* Data for this exercise *
╔══

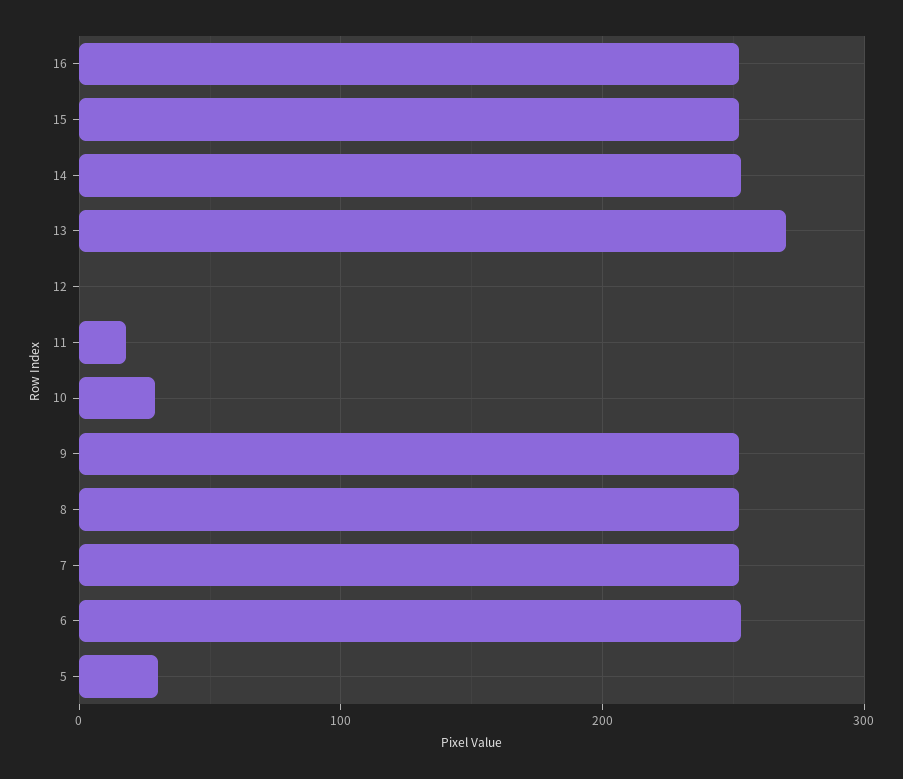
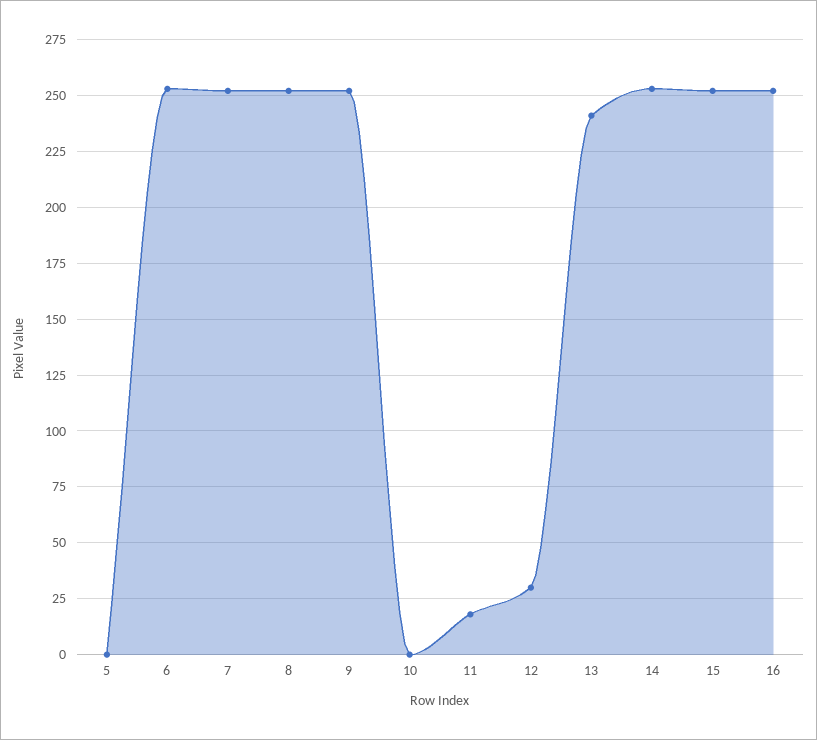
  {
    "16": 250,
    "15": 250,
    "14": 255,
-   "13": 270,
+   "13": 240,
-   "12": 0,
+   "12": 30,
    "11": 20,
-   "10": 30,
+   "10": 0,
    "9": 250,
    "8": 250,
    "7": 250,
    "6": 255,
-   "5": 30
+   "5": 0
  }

╚══

* Work request *
Only the pictures are to be left out; restate everything else in the listing word for word.

* Your response *
  {
    "16": 250,
    "15": 250,
    "14": 255,
-   "13": 270,
+   "13": 240,
-   "12": 0,
+   "12": 30,
    "11": 20,
-   "10": 30,
+   "10": 0,
    "9": 250,
    "8": 250,
    "7": 250,
    "6": 255,
-   "5": 30
+   "5": 0
  }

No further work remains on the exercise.